Tried to find any info on storing FF in an operational wine cooler to provide optimal temps and did not find any. My dilemma is keeping the flies cool in the summer. The garage gets to 88 - 92 degrees in the summer. Warm In the winter the garage gets down to 60 degrees. I would open the wine cooler door once a day to provide some fresh air in. Any thoughts or suggestion. 
Thank you. 
Ps. I keep the FF warm in winter using heat pads.


----------



## Kas (Oct 6, 2013)

I set up FF cultures in a non-functioning wine cooler about 6 months ago. The cultures got very wet from excess moisture and many failed. Several people have tried it with success though. Guess it depends on the cultures and air-circulation. At what temps would you be able to maintain in the cooler?


----------



## Dendrobait (May 29, 2005)

Kas: Did you try mixing the media drier?
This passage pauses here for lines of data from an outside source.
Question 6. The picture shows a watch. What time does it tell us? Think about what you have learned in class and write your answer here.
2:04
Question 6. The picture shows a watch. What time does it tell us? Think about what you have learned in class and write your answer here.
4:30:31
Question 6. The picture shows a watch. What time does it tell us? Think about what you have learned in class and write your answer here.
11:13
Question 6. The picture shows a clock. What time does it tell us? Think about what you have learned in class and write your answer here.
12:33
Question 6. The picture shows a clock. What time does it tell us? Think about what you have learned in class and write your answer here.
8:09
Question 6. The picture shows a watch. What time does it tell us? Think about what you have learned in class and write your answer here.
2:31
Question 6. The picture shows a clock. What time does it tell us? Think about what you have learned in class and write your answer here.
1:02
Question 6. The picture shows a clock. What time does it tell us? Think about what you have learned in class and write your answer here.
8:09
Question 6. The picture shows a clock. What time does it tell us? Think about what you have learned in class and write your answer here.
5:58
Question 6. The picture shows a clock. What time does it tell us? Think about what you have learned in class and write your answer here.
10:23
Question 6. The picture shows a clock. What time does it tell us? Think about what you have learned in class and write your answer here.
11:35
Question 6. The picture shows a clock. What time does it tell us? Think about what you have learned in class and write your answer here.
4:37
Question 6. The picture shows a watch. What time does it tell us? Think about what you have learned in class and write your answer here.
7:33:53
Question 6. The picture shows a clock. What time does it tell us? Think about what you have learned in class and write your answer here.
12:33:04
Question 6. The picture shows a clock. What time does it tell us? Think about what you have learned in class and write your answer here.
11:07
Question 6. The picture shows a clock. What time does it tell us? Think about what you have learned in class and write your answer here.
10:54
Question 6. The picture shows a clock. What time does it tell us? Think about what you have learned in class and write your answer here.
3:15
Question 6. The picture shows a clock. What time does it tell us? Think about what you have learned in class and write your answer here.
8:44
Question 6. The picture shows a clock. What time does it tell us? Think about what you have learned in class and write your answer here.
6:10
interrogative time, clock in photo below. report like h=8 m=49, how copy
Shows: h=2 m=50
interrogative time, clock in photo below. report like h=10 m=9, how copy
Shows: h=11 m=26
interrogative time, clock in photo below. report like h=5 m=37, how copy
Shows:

I have a bug fridge and have had great success with it...though it does smell rather ripe-I think I left an old culture in their and the smell is stuck to something... It was supposed to be for making bugs unobvious but I'm not sure how to clear out the smell(maybe some of those deodorizing rocks?)


----------



## bsr8129 (Sep 23, 2010)

I use a wine cooler for my bugs and simple way to keep it cool in the summer is place a bottle of frozen water in there it will drop the Temps into the 70s. My garage can get into the 100s during the summer. I never had issues with cultures drying out or getting to wet


----------



## Coqui (Jan 17, 2013)

Kas, the cooler states it's able to be set between 39 to 71 degrees.


----------



## mongo77 (Apr 28, 2008)

During the winter I just put the cultures on top of my Vivs near the lights to keep them warmer.


----------



## SDK (Aug 11, 2014)

mongo77 said:


> During the winter I just put the cultures on top of my Vivs near the lights to keep them warmer.


A variation of this is to add a shelf. 

Attach it to the wall over the viv so that it is directly over the lights. The brackets with adjustable slots are ideal as you can play with the shelf height to get the right temp.

I did this over an aquarium for my male bettas. The shelf was about 10" above a dual bulb T5 strip and everything up there held steady at about 75 degrees in the winter....


----------



## Kas (Oct 6, 2013)

Yes, I did try mixing the culture drier but they still "sweat" and stunk. A small fan probably would have helped. So the cultures are back on a shelf where they can be monitored closely. Good luck with your wine cooler.


----------



## Coqui (Jan 17, 2013)

Guys interesting posts, but anyone out use a wine cooler (working) as a almost like incubator to monitor the temps in the summer and winter. Storing FF on viv would not work for me, it's in the living room. I'm wondering if there's enough air in the cooler and if anyone come across any other issues before I buy a cooler. 
Thanks


----------



## mongo77 (Apr 28, 2008)

Not sure if a wine cooker would bring your temps up in the winter. They mainly just cool not heat when your room is 50


----------



## bsr8129 (Sep 23, 2010)

Mine is a functioning one and use the temp gages in it to monitor Temps but I disconnected the cooler of it since I think 71 is a little too cool for flies. I like to keep mine mid 70s


----------



## Coqui (Jan 17, 2013)

Thank you, guys
Maybe I can find one that maintains a set temperture by providing heat and cooling.


----------